Mail filters block emails based on matching keywords and expressions as well as statistical analysis, such as the naive Bayes classifier, to calculate whether an email is spam. Bayesian spam filtering can even be trained on a per-user basis, learning what a user's typical emails contain. Image filtering is used to detect skin tones and specific body shapes (normally associated with pornographic images). Gmail also performs optical character recognition on mid- to large-sized images. When an email is downloaded by your email client, this too checks it to see if it matches any of the client's filters that are both automatically and manually configured. Yet despite all these filters, we all still receive varying amounts of spam.

Spammers use various techniques to avoid these filters. They reduce the effectiveness of Bayesian spam filtering by including large amounts of legitimate text to decrease the email's spam score, which is the number most spam analysis programs give each message based on its spam-like characteristics. Text can also be replaced by images or drawn using rows of Xs. Although blacklists are of some help, they require a lot of time to maintain, as spammers use hundreds of thousands of compromised machines to send their spam, meaning the list is always playing catch-up. Whitelists, on the other hand, tend to be too restrictive, often blocking genuine inquiries or emails from new contacts.

Despite numerous laws and regulations restricting or outlawing spam, it still remains economically viable for spammers as they have no real costs, illegally using the resources of ISPs for free. While spam remains profitable, the industry will continue to spawn ingenious methods for getting through the filters and checks aimed to stop them.
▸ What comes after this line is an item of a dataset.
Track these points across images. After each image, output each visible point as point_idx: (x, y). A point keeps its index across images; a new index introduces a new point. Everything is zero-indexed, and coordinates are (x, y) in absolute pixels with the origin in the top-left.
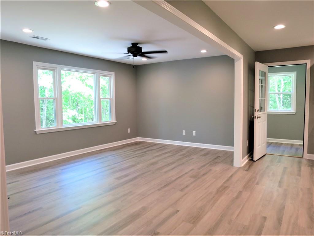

The role of catching the majority of malicious spam, that is spam associated with malware or fraud of some kind, has fallen to the major ISPs and email service providers, as they have the resources and traffic control to intervene. Spam throttling, whereby the bandwidth and resources assigned to processing possible spam is greatly curtailed, has a direct effect on a spammer's operations. Making it unprofitable is the only solution to reducing the scale of the spam problem. But, prevention can only go so far; one man's spam is another's important message.